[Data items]
▬▬▬▬▬▬
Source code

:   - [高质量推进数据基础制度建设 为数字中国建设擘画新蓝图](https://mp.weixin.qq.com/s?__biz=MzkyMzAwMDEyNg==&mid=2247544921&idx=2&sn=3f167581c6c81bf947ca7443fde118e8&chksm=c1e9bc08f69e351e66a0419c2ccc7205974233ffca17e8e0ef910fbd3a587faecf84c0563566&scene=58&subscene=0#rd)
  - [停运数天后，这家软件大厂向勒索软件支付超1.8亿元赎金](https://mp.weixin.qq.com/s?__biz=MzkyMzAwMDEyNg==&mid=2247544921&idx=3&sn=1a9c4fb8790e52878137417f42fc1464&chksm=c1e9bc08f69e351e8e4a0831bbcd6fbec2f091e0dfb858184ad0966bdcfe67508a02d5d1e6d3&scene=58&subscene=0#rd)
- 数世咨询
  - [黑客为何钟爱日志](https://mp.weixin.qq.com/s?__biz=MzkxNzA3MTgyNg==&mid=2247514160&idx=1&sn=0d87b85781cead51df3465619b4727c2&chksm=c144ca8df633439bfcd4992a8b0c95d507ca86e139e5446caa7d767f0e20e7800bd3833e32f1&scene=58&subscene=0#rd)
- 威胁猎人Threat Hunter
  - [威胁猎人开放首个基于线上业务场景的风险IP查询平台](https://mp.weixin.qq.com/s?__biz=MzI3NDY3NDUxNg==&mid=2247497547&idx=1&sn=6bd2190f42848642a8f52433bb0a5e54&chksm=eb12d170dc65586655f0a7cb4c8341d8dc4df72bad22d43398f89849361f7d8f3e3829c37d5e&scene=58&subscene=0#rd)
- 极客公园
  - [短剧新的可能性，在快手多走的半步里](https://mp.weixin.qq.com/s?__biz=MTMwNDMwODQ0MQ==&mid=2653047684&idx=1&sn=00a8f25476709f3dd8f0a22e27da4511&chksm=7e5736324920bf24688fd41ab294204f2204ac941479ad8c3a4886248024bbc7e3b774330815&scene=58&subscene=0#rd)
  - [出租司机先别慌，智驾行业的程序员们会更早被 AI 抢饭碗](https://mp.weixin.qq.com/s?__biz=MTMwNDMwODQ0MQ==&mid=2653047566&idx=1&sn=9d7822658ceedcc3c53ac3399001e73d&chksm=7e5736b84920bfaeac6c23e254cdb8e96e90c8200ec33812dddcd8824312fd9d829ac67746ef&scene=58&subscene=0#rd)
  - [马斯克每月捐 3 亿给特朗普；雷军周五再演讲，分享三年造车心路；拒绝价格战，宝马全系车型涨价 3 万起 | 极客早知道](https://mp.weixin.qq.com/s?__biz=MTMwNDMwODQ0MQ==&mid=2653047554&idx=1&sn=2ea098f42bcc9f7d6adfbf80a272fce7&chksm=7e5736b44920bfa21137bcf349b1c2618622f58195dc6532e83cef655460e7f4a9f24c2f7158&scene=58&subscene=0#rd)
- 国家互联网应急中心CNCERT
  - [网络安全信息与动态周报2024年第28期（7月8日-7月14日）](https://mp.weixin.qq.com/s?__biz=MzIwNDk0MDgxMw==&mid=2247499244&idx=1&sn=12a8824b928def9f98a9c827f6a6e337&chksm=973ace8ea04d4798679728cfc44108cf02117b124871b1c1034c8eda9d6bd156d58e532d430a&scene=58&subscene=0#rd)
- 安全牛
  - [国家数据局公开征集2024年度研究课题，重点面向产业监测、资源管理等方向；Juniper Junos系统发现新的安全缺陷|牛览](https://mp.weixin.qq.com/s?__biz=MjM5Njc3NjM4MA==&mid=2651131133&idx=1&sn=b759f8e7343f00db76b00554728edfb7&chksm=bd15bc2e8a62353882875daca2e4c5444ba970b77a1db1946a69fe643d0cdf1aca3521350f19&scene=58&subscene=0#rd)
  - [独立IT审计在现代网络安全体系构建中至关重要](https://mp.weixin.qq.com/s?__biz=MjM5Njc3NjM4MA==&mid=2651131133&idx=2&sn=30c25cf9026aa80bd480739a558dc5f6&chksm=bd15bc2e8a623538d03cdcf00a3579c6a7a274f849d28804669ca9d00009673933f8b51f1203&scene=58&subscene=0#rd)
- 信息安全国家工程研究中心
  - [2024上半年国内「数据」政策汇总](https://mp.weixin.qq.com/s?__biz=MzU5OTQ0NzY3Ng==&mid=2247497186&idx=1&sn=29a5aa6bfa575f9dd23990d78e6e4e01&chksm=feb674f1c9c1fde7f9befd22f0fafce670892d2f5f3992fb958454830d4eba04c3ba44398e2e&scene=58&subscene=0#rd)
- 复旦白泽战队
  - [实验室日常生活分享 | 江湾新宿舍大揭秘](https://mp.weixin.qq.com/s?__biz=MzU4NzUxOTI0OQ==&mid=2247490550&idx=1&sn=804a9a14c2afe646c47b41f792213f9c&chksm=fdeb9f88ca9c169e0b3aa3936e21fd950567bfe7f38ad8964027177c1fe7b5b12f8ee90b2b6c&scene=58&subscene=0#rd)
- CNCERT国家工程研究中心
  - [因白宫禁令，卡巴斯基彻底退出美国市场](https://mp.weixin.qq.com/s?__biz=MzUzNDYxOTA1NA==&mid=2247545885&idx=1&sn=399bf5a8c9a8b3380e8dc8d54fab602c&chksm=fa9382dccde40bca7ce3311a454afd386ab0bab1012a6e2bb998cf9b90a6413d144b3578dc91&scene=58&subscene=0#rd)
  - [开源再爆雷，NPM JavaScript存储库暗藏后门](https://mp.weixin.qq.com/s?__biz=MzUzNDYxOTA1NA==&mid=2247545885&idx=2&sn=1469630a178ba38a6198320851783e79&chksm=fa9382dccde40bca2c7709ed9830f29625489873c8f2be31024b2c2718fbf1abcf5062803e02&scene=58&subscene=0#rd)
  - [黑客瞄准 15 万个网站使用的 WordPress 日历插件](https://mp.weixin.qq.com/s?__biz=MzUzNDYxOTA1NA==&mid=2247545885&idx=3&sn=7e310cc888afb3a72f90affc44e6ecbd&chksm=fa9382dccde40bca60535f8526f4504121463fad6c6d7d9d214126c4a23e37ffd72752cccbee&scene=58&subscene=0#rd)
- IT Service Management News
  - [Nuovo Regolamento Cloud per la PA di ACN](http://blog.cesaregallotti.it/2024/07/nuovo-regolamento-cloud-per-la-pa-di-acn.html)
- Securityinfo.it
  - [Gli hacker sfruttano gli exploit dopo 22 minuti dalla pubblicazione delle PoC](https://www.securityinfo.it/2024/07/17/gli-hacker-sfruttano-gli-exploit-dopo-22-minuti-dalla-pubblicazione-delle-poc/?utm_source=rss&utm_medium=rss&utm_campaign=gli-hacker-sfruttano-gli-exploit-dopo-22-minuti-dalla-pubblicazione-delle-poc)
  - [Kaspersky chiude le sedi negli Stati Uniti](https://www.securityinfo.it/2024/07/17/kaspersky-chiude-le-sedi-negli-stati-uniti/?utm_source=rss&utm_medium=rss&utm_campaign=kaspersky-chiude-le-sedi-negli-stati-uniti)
▬▬▬▬▬▬
- **WHAT YOU HAVE TO DO**
Please restate only the opening stretch of the records above: every line from the first through the one containing "- [短剧新的可能性，在快手", exactly as written.

- **ANSWER SPACE**
Source code

:   - [高质量推进数据基础制度建设 为数字中国建设擘画新蓝图](https://mp.weixin.qq.com/s?__biz=MzkyMzAwMDEyNg==&mid=2247544921&idx=2&sn=3f167581c6c81bf947ca7443fde118e8&chksm=c1e9bc08f69e351e66a0419c2ccc7205974233ffca17e8e0ef910fbd3a587faecf84c0563566&scene=58&subscene=0#rd)
  - [停运数天后，这家软件大厂向勒索软件支付超1.8亿元赎金](https://mp.weixin.qq.com/s?__biz=MzkyMzAwMDEyNg==&mid=2247544921&idx=3&sn=1a9c4fb8790e52878137417f42fc1464&chksm=c1e9bc08f69e351e8e4a0831bbcd6fbec2f091e0dfb858184ad0966bdcfe67508a02d5d1e6d3&scene=58&subscene=0#rd)
- 数世咨询
  - [黑客为何钟爱日志](https://mp.weixin.qq.com/s?__biz=MzkxNzA3MTgyNg==&mid=2247514160&idx=1&sn=0d87b85781cead51df3465619b4727c2&chksm=c144ca8df633439bfcd4992a8b0c95d507ca86e139e5446caa7d767f0e20e7800bd3833e32f1&scene=58&subscene=0#rd)
- 威胁猎人Threat Hunter
  - [威胁猎人开放首个基于线上业务场景的风险IP查询平台](https://mp.weixin.qq.com/s?__biz=MzI3NDY3NDUxNg==&mid=2247497547&idx=1&sn=6bd2190f42848642a8f52433bb0a5e54&chksm=eb12d170dc65586655f0a7cb4c8341d8dc4df72bad22d43398f89849361f7d8f3e3829c37d5e&scene=58&subscene=0#rd)
- 极客公园
  - [短剧新的可能性，在快手多走的半步里](https://mp.weixin.qq.com/s?__biz=MTMwNDMwODQ0MQ==&mid=2653047684&idx=1&sn=00a8f25476709f3dd8f0a22e27da4511&chksm=7e5736324920bf24688fd41ab294204f2204ac941479ad8c3a4886248024bbc7e3b774330815&scene=58&subscene=0#rd)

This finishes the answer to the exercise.